Languedoc
Das Languedoc, (v. französ. langue Sprache; okzitanisch oc für französ. oui) ist eine ehemalige französische Provinz, die jetzt Teil der Region Languedoc-Roussillon geworden ist. Es umfasst einen Bereich von 17.000 km² in Südfrankreich, ungefähr die Region zwischen Rhône und Aude und nördlich verlängert auf die Cevennen und das Zentralmassiv. Zum Languedoc gehören die Departements Gard, Hérault und Lozere.Der Bereich hat nur einige größere Siedlungen und eine Bevölkerung von um 1,6 Millionen. Die Regionalhauptstadt ist Montpellier; andere Städte sind Nîmes, Narbonne und Béziers.

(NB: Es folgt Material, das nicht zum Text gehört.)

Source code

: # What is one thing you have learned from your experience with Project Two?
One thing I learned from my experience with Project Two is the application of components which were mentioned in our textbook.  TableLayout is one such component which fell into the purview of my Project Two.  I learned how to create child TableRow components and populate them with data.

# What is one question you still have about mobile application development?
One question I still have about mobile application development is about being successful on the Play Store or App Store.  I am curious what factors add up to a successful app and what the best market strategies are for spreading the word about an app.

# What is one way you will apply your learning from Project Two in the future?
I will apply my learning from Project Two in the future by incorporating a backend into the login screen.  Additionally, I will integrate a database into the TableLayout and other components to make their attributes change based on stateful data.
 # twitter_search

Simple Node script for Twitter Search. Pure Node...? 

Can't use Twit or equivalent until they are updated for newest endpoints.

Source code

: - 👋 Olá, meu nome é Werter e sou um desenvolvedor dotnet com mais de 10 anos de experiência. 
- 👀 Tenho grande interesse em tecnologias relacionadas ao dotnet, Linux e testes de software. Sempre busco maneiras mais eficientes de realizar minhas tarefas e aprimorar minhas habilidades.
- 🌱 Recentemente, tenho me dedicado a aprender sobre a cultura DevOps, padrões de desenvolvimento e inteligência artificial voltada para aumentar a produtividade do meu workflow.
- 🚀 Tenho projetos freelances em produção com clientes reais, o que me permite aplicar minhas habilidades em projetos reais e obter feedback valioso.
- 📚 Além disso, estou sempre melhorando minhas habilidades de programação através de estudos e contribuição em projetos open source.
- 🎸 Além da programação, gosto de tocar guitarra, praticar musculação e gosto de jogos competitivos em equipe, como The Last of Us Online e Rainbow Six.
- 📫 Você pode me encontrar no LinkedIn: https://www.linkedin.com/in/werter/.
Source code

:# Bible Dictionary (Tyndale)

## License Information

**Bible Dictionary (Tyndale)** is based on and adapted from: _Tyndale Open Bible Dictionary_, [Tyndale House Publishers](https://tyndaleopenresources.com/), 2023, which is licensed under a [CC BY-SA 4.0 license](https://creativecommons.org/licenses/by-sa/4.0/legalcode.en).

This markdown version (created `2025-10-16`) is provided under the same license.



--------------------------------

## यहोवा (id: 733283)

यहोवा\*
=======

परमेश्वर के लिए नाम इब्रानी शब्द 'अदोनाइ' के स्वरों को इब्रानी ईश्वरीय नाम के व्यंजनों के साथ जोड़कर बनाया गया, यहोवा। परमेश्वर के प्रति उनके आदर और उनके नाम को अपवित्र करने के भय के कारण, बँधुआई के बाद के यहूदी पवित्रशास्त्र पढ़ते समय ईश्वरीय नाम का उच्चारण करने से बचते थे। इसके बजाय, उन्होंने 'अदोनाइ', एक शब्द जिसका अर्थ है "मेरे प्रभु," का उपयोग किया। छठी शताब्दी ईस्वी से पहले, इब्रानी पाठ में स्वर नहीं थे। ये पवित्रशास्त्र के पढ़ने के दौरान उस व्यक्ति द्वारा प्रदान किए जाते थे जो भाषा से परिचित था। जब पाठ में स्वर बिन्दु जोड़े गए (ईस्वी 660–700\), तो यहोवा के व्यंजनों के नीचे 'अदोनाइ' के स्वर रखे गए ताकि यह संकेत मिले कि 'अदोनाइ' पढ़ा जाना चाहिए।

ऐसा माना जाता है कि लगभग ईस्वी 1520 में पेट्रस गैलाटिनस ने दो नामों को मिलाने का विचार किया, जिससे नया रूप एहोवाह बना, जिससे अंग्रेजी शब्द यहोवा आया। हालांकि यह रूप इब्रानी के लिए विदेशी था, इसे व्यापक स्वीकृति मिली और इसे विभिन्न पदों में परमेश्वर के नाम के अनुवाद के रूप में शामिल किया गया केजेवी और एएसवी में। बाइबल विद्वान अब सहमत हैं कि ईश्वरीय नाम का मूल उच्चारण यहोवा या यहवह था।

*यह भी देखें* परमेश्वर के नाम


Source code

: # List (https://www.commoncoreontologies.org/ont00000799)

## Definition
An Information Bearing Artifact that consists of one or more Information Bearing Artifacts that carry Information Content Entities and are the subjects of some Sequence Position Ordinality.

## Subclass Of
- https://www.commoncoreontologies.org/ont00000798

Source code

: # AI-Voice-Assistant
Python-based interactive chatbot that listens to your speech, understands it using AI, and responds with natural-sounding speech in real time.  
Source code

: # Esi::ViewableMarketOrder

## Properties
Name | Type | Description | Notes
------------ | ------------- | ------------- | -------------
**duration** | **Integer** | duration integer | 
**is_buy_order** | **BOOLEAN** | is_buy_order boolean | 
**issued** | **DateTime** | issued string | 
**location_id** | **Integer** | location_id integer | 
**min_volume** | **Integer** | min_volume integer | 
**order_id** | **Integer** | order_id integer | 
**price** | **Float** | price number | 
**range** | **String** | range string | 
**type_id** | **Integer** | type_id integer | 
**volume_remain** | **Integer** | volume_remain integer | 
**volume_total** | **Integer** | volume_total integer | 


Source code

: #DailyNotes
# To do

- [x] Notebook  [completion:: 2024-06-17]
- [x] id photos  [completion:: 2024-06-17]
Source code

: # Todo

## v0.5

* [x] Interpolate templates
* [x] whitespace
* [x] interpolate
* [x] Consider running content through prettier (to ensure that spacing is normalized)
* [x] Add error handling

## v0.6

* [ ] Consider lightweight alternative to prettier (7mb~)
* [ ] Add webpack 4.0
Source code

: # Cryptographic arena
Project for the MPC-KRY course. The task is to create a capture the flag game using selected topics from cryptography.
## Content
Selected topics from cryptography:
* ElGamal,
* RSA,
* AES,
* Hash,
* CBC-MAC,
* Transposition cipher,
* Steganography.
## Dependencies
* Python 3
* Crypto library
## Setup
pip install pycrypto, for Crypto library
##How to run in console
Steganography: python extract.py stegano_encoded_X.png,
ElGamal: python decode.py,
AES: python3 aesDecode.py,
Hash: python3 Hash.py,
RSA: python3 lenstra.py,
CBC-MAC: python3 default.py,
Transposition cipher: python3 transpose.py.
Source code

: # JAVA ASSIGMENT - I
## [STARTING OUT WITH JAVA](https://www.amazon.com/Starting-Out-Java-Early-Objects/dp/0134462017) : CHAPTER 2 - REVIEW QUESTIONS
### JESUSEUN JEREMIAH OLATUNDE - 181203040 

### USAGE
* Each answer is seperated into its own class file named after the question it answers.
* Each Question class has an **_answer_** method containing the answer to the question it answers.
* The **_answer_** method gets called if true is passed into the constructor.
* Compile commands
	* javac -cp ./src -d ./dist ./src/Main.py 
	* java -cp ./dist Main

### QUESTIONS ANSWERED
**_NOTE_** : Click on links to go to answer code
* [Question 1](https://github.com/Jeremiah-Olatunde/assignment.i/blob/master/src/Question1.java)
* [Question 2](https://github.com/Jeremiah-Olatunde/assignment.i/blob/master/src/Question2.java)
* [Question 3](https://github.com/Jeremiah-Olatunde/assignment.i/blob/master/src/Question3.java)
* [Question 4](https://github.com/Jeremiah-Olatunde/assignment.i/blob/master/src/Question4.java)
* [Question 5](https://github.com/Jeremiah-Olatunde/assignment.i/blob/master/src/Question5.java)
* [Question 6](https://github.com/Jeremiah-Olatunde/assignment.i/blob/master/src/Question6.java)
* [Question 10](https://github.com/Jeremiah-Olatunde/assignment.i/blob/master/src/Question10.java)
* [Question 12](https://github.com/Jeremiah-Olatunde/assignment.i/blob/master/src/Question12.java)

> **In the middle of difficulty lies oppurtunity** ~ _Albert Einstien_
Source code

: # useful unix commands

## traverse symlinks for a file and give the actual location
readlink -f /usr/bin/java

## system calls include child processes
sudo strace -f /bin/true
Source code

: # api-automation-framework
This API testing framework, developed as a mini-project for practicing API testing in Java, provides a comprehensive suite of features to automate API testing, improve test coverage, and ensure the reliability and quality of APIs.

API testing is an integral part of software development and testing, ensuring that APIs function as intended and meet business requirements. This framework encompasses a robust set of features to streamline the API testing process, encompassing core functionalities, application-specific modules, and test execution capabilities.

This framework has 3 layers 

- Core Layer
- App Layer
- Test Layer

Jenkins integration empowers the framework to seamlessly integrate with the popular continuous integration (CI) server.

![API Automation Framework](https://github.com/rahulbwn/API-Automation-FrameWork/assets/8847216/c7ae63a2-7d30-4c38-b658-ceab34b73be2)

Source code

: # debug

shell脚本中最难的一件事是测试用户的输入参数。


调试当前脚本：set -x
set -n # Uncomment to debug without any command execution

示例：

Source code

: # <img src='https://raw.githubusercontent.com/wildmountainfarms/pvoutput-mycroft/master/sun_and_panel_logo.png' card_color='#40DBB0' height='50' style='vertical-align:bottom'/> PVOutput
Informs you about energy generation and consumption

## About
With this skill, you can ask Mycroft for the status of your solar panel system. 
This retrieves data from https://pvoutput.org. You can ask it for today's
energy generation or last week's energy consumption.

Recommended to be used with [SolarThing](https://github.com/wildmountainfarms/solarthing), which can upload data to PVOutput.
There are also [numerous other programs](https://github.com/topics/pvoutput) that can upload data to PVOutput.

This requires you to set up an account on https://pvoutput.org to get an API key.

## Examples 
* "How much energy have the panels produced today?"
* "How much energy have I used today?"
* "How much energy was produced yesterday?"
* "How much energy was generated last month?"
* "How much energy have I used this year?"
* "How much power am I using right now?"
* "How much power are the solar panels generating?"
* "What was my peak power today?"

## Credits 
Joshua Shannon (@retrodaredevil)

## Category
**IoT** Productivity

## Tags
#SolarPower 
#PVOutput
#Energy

Das Languedoc ist als bedeutender Weinproduzent hauptverantwortlich für den Überschuss, der als "Weinsee" bekannt ist. Heute produziert es mehr als ein Drittel aller französischen Trauben. Des weiteren werden Oliven, Obst und Reis angebaut. Im Berglang werden Schafe und Ziegen für Fleisch und Käse gezüchtet. Der Küstenbereich verfügt über einen Reichtum an Fischen und Schalentieren. Das Gebiet ist ein populäres touristisches Ziel.

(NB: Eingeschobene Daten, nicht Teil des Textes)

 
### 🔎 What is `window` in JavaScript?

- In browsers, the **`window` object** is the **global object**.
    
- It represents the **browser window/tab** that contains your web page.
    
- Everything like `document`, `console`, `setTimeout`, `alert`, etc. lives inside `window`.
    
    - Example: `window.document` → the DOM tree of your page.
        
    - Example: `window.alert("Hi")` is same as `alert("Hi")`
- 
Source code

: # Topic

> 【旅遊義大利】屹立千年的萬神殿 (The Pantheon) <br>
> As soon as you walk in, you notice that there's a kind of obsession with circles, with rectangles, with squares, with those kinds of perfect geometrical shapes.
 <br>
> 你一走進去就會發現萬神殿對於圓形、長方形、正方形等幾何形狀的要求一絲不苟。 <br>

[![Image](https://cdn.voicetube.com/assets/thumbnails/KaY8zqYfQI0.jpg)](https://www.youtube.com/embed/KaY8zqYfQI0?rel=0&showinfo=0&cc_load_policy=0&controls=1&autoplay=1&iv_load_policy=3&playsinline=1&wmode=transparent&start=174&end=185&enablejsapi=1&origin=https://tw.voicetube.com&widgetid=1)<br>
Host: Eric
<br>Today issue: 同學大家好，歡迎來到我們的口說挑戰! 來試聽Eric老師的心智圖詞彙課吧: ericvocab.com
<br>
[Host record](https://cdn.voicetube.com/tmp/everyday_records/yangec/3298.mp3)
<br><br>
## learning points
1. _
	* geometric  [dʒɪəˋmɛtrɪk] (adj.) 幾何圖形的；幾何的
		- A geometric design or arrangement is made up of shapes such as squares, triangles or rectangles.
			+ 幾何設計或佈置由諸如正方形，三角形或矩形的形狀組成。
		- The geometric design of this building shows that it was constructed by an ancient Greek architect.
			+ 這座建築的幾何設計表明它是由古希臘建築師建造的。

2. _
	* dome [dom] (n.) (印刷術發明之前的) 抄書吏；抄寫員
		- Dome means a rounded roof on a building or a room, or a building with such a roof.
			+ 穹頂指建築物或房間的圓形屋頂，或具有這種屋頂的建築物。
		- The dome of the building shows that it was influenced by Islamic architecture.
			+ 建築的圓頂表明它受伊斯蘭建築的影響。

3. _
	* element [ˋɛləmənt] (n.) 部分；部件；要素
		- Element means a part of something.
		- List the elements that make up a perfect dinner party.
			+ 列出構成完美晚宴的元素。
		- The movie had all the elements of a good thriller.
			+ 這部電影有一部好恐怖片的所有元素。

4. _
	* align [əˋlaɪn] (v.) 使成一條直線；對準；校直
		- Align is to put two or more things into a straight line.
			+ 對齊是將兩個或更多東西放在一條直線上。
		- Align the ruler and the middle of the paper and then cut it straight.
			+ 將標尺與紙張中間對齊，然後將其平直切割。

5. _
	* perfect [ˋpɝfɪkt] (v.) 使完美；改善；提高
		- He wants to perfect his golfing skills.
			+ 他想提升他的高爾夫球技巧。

Die Mittelmeerküste des Languedoc wurde bereits in der Antike durch die Griechen, Phönizier und Römer besiedelt und durch die Alamannen, Vandalen, Westgoten und Sarazenen erobert. Teile dieses Gebietes unterstanden der Macht der Könige von Aragón und Mallorca; erst im 16. Jahrhundert geriet es unter französische Herrschaft.
Die heutige Verwaltungsregion Languedoc-Roussillon umfasst nur einen Teil des historischen Languedoc. Historisch bezog sich die Bezeichnung Languedoc auf die Region, die sich etwa zwischen Gascogne und der Provence befindet. Seine Hauptstadt war Toulouse (jetzt Region Midi-Pyrénées).
Der Name Languedoc leitet sich vom Okzitanischen ab (französ.: langued'oc); diese regionale romanische Sprache war vor der französischen Zeit die Landessprache.
Im späten Mittelalter war das Languedoc das Zentrum der religiösen Bewegung der Katharer. Die römisch-katholische Kirche erklärte sie zu Häretikern und ließ sie im Albigenserkreuzzug ausrotten.